■ DATASET ENTRIES

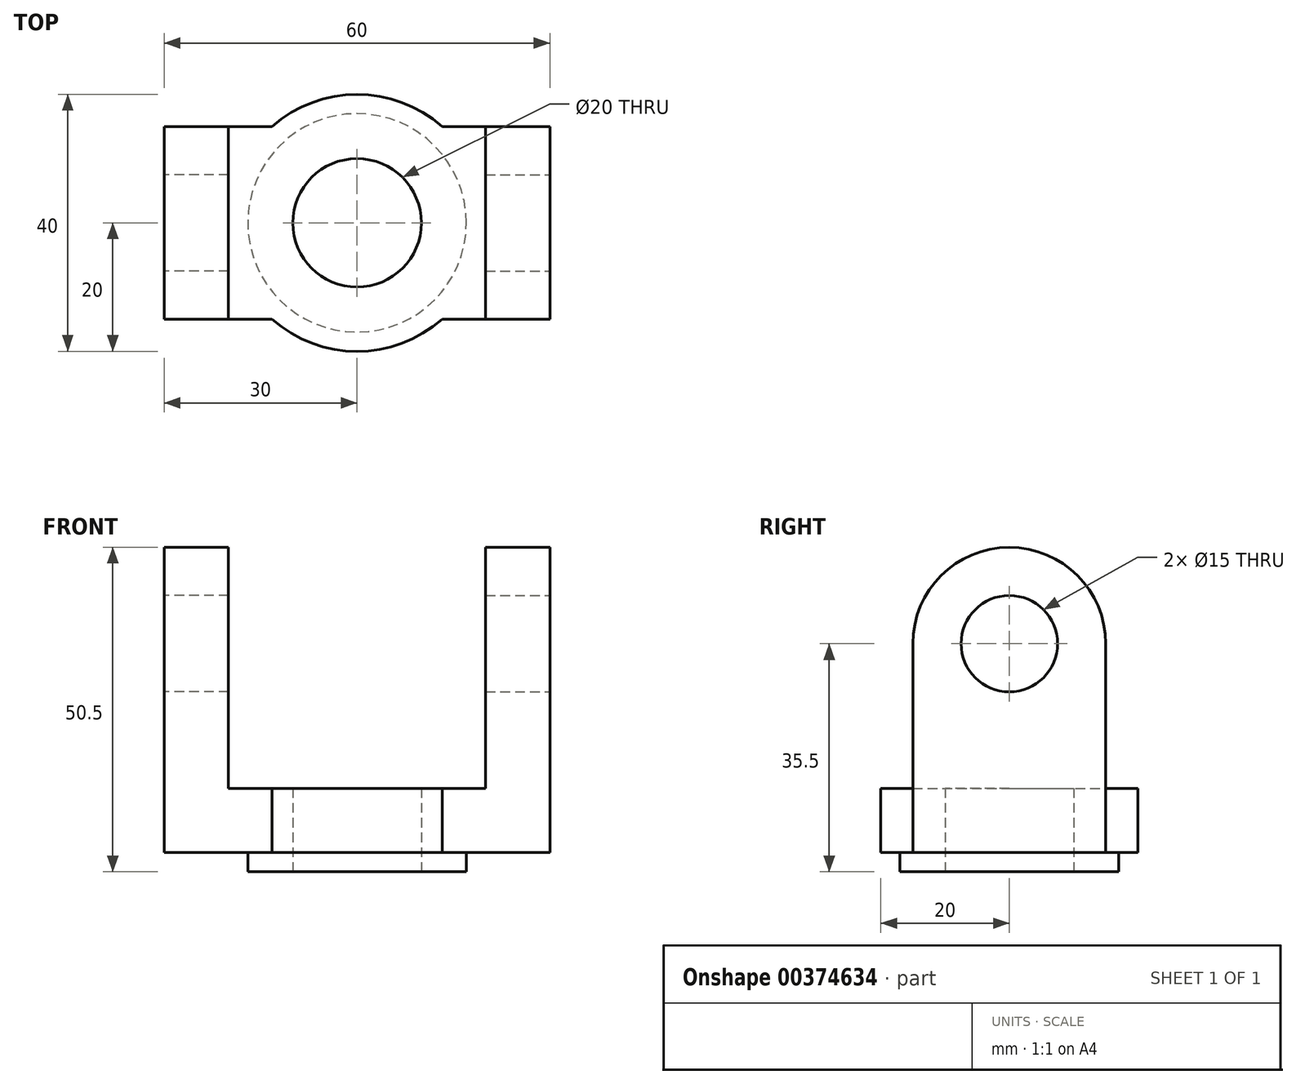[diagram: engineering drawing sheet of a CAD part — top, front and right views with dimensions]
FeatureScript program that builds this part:
annotation { "Feature Type Name" : "Feature", "Feature Type Description" : "" }
export const myFeature = defineFeature(function(context is Context, id is Id, definition is map)
    precondition{}
    {
        {
            var Q0;
            Q0=qCreatedBy(makeId("Top.planeOp"),FACE);
            var sketch = newSketch(context, id + "F0", { "sketchPlane" : qUnion([Q0])});
            skArc(sketch, "E0", {"start": v(-13.23, -15) * mm, "mid": v(0, -20) * mm, "end": v(13.23, -15) * mm});
            skLineSegment(sketch, "E1.bottom", {"start": v(-30, -15) * mm, "end": v(-13.23, -15) * mm});
            skLineSegment(sketch, "E1.top", {"start": v(-30, 15) * mm, "end": v(-13.23, 15) * mm});
            skLineSegment(sketch, "E1.left", {"start": v(-30, -15) * mm, "end": v(-30, 15) * mm});
            skLineSegment(sketch, "E1.right", {"start": v(30, -15) * mm, "end": v(30, 15) * mm});
            skLineSegment(sketch, "E2.trimOffspring", {"start": v(13.23, -15) * mm, "end": v(30, -15) * mm});
            skArc(sketch, "E3.trimOffspring", {"start": v(13.23, 15) * mm, "mid": v(0, 20) * mm, "end": v(-13.23, 15) * mm});
            skLineSegment(sketch, "E4.trimOffspring", {"start": v(13.23, 15) * mm, "end": v(30, 15) * mm});
            skCircle(sketch, "E5", {"center": v(0, 0) * mm, "radius": 10 * mm});
            skSolve(sketch);
        }
        {
            var Q0;
            Q0 = qSketchRegion(id + "F0", true);
            extrude(context, id + "F1", {"entities" : qUnion([Q0]), "depth" : 10 * mm});
        }
        {
            var Q0;
            Q0=makeQuery(id+"F1.opExtrude","SWEPT_FACE",FACE,{"disambiguationData":[OSD([sQuery(id+"F0.wireOp",EDGE,"E1.right")])]});
            var sketch = newSketch(context, id + "F2", { "sketchPlane" : qUnion([Q0])});
            skLineSegment(sketch, "E6", {"start": v(-15, 10) * mm, "end": v(-15, 32.5) * mm});
            skLineSegment(sketch, "E7", {"start": v(-15, 32.5) * mm, "end": v(15, 32.5) * mm, "construction": true});
            skLineSegment(sketch, "E8", {"start": v(15, 32.5) * mm, "end": v(15, 10) * mm});
            skLineSegment(sketch, "E9", {"start": v(15, 10) * mm, "end": v(-15, 10) * mm});
            skArc(sketch, "E10", {"start": v(15, 32.5) * mm, "mid": v(0, 47.5) * mm, "end": v(-15, 32.5) * mm});
            skCircle(sketch, "E11", {"center": v(0, 32.5) * mm, "radius": 7.5 * mm});
            skSolve(sketch);
        }
        {
            var Q0;
            Q0 = qSketchRegion(id + "F2", true);
            extrude(context, id + "F3", {"entities" : qUnion([Q0]), "operationType" : NewBodyOperationType.ADD, "oppositeDirection" : true, "depth" : 10 * mm});
        }
        {
            var Q0;
            Q0=makeQuery(id+"F1.opExtrude","SWEPT_BODY",BODY,{"disambiguationData":[OSD([sQuery(id+"F0.wireOp",EDGE,"E0"),sQuery(id+"F0.wireOp",EDGE,"E1.bottom"),sQuery(id+"F0.wireOp",EDGE,"E1.top"),sQuery(id+"F0.wireOp",EDGE,"E1.left"),sQuery(id+"F0.wireOp",EDGE,"E1.right"),sQuery(id+"F0.wireOp",EDGE,"E2.trimOffspring"),sQuery(id+"F0.wireOp",EDGE,"E3.trimOffspring"),sQuery(id+"F0.wireOp",EDGE,"E4.trimOffspring"),sQuery(id+"F0.wireOp",EDGE,"E5")])]});
            var Q1;
            Q1=qCreatedBy(makeId("Right.planeOp"),FACE);
            mirror(context, id + "F4", {"operationType" : NewBodyOperationType.ADD, "entities" : qUnion([Q0]), "mirrorPlane" : qUnion([Q1])});
        }
        {
            var Q0;
            Q0=makeQuery(id+"F1.opExtrude","CAP_FACE",FACE,{"disambiguationData":[OSD([sQuery(id+"F0.wireOp",EDGE,"E0"),sQuery(id+"F0.wireOp",EDGE,"E1.bottom"),sQuery(id+"F0.wireOp",EDGE,"E1.top"),sQuery(id+"F0.wireOp",EDGE,"E1.left"),sQuery(id+"F0.wireOp",EDGE,"E1.right"),sQuery(id+"F0.wireOp",EDGE,"E2.trimOffspring"),sQuery(id+"F0.wireOp",EDGE,"E3.trimOffspring"),sQuery(id+"F0.wireOp",EDGE,"E4.trimOffspring"),sQuery(id+"F0.wireOp",EDGE,"E5")])],"isStart":true});
            var sketch = newSketch(context, id + "F5", { "sketchPlane" : qUnion([Q0])});
            skCircle(sketch, "E12", {"center": v(0, 0) * mm, "radius": 17 * mm});
            skSolve(sketch);
        }
        {
            var Q0;
            Q0 = qSketchRegion(id + "F5", true);
            extrude(context, id + "F6", {"entities" : qUnion([Q0]), "operationType" : NewBodyOperationType.ADD, "depth" : 3 * mm});
        }
        {
            var Q0;
            Q0=makeQuery(id+"F6.opExtrude","CAP_FACE",FACE,{"disambiguationData":[OSD([sQuery(id+"F5.wireOp",EDGE,"E12")])],"isStart":false});
            var sketch = newSketch(context, id + "F7", { "sketchPlane" : qUnion([Q0])});
            skCircle(sketch, "E13", {"center": v(0, 0) * mm, "radius": 10 * mm});
            skSolve(sketch);
        }
        {
            var Q0;
            Q0 = qSketchRegion(id + "F7", true);
            extrude(context, id + "F8", {"entities" : qUnion([Q0]), "operationType" : NewBodyOperationType.REMOVE, "endBound" : BoundingType.THROUGH_ALL, "oppositeDirection" : true, "depth" : 25 * mm});
        }
    });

■ PROBLEM REQUIREMENTS
Report only the number of lines in the listing above that contain the string "bottom", counting case as significant.

■ ANSWER TO THE PROBLEM
3